Activity 1: From the FPGA tutorial, transcribe the part that opens with the words containing "In this tutorial" and closes with "our style guide.".
Activity 2:
State whether each statement below agrees with the FPGA tutorial. Answer yes or no for each, and quote the deciding words of the tutorial.
(a) Reconfigure.io programs contain code for a host CPU in addition to the FPGA.
(b) The template is located in tutorials/multiply1-complete.
(c) The second program passes an array of 20 integers from the host to the FPGA.

Page text:
------------------------------------------------
Tutorial 3 – Structure and Communication

In this tutorial we’re going to cover structuring your programs and writing effective Go code for FPGAs. We’ll look at our template project and use it to complete a couple of simple examples. Along the way we’ll learn a bit more about the shared memory available on the FPGA card. There are some elements that need to be present in your code to keep our compiler happy, and there are some areas where you’re free to move and process data however you want. Also, we’re not just dealing with an FPGA in isolation, Reconfigure.io programs include code for a host CPU as well as the FPGA, so you need to consider how best to split up the work between the two, and how to pass data around effectively, for more on this see our style guide.

What we will do

  • Look at our program structure
  • Look at the basic requirements for the CPU and FPGA code. A template is available in tutorials/template
  • Discuss how to share data between the host CPU and FPGA
  • Use our template to create a simple program in which a single integer is passed from host CPU to the FPGA, multiplied by 2, and passed back to the host. (Solution here: tutorials/multiply1-complete)
  • Use the code above as the basis to create another program where an array of 10 integers is passed from the host to the FPGA, each integer is then multiplied by 2 and the resulting array is passed back to the host. (Solution here: tutorials/multiply-array-complete)
------------------------------------------------
Material provided:
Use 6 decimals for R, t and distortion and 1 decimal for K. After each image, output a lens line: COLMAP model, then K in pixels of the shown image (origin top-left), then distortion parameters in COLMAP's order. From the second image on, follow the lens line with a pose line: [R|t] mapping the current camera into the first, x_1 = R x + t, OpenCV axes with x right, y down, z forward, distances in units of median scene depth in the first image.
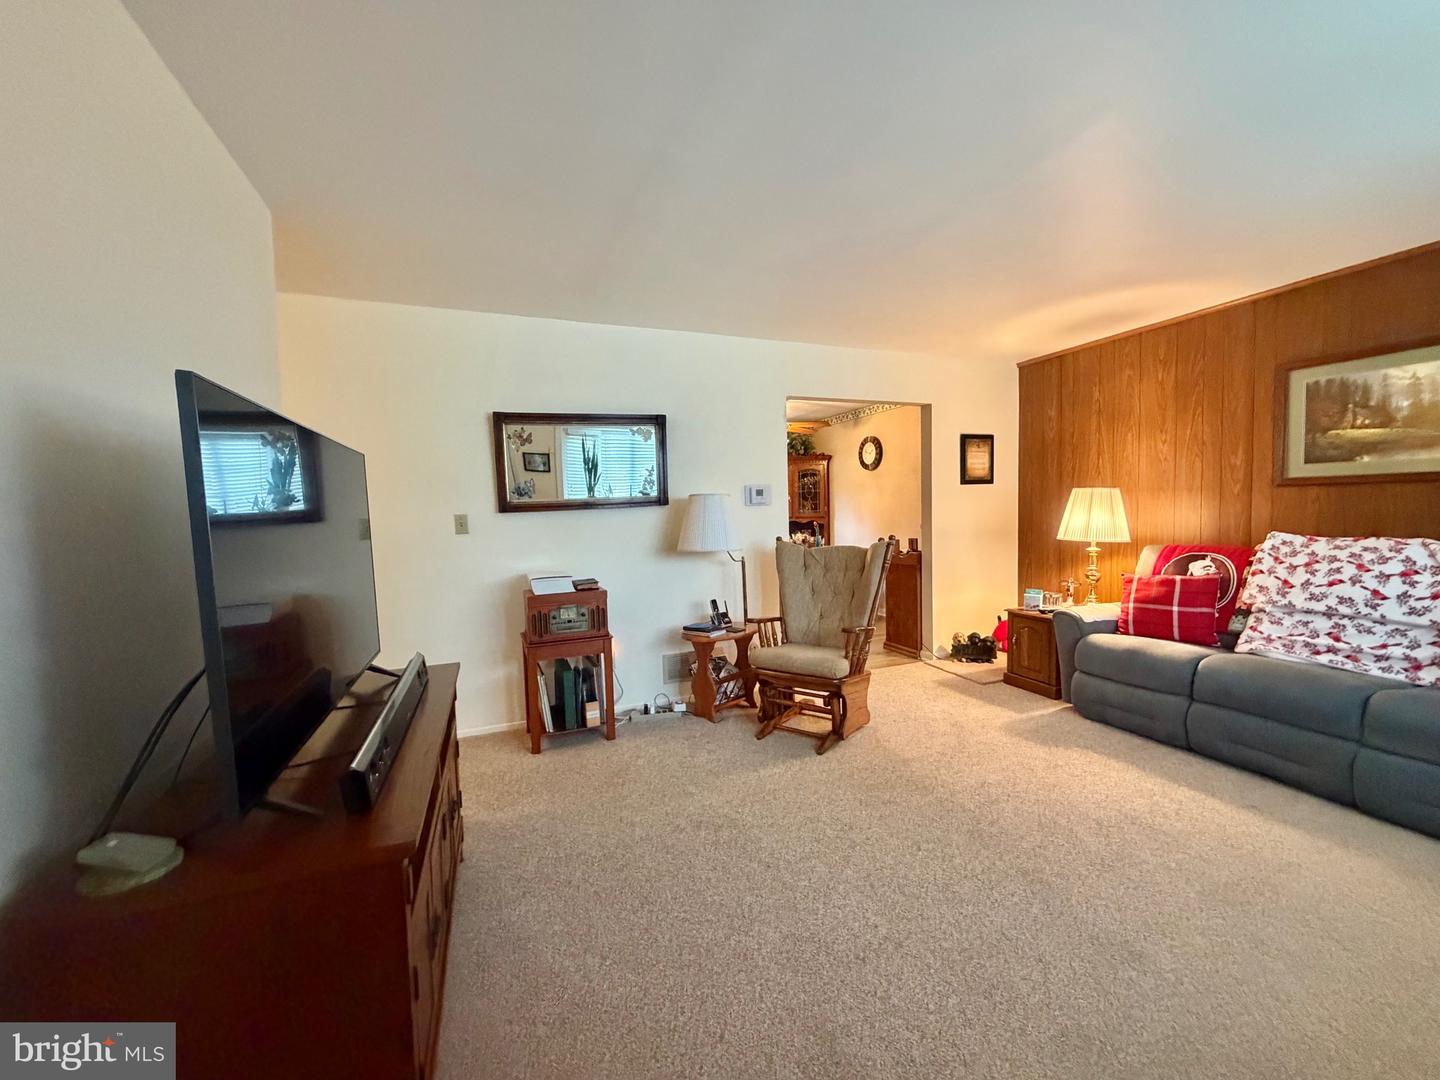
lens RADIAL K [[574.3, 0, 715.3], [0, 574.3, 541.9], [0, 0, 1]] dist [-0.000316, -0.000176]
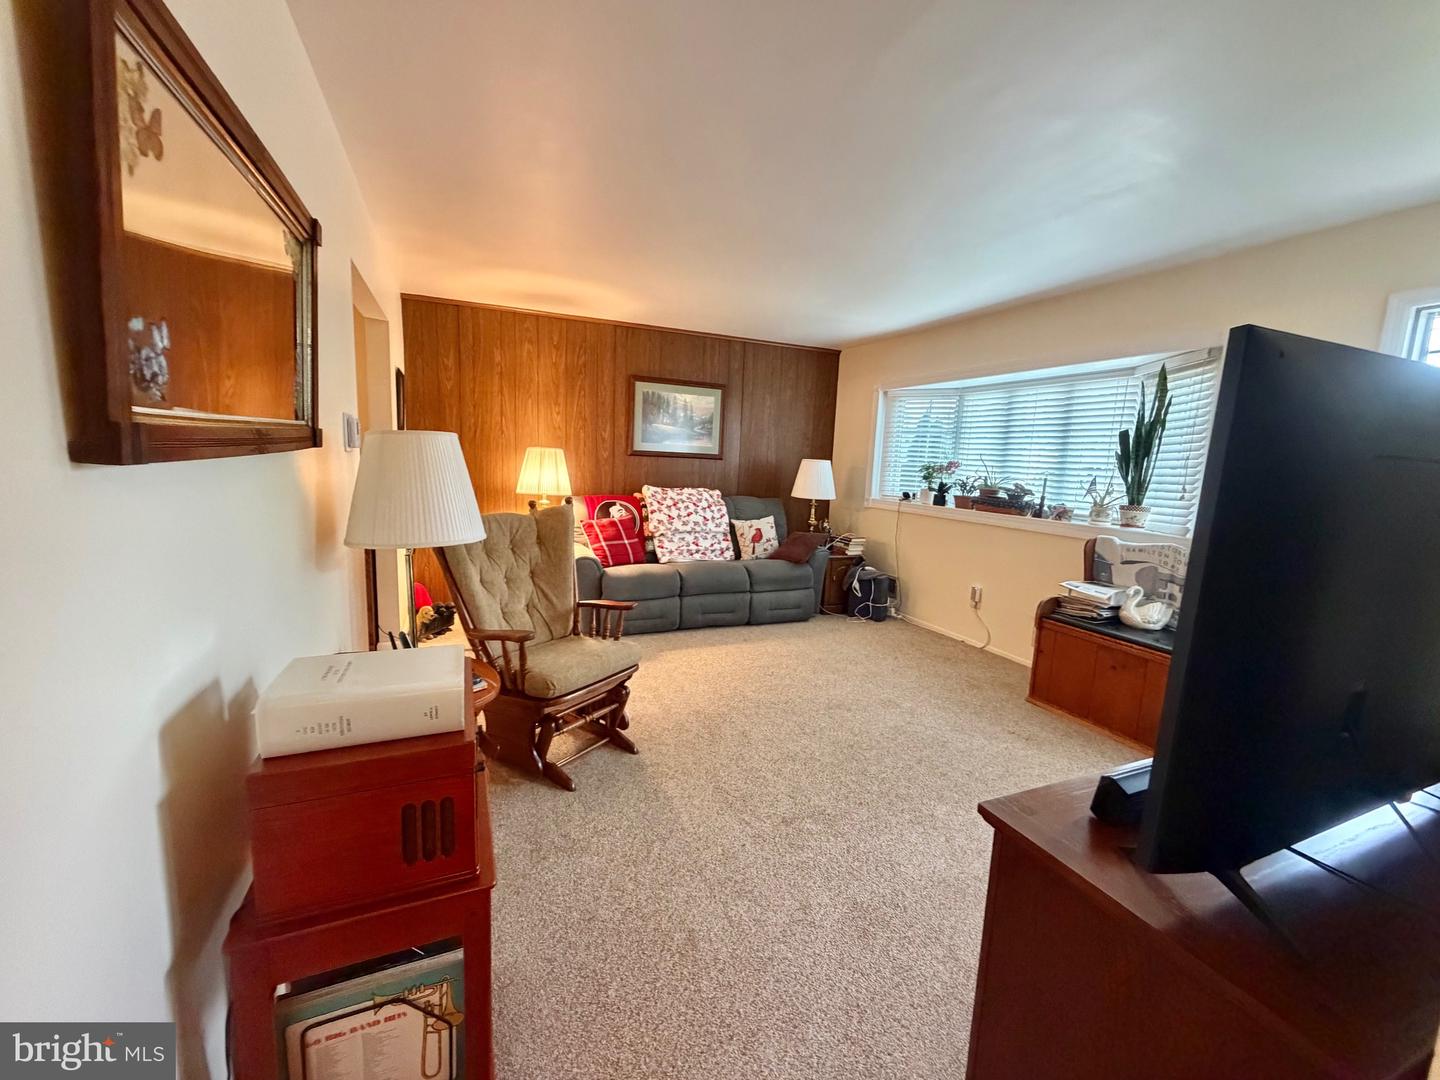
lens RADIAL K [[574.3, 0, 715.3], [0, 574.3, 541.9], [0, 0, 1]] dist [-0.000316, -0.000176]
pose [[-0.019642, -0.119428, 0.992649, -0.612255], [0.017618, 0.992645, 0.119776, -0.048191], [-0.999652, 0.019841, -0.017394, 0.836373]]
------------------------------------------------
Written solution 1:
In this tutorial we’re going to cover structuring your programs and writing effective Go code for FPGAs. We’ll look at our template project and use it to complete a couple of simple examples. Along the way we’ll learn a bit more about the shared memory available on the FPGA card. There are some elements that need to be present in your code to keep our compiler happy, and there are some areas where you’re free to move and process data however you want. Also, we’re not just dealing with an FPGA in isolation, Reconfigure.io programs include code for a host CPU as well as the FPGA, so you need to consider how best to split up the work between the two, and how to pass data around effectively, for more on this see our style guide.

Written solution 2:
(a) Yes: "Reconfigure.io programs include code for a host CPU as well as the FPGA"
(b) No: "A template is available in tutorials/template"
(c) No: "an array of 10 integers is passed from the host to the FPGA"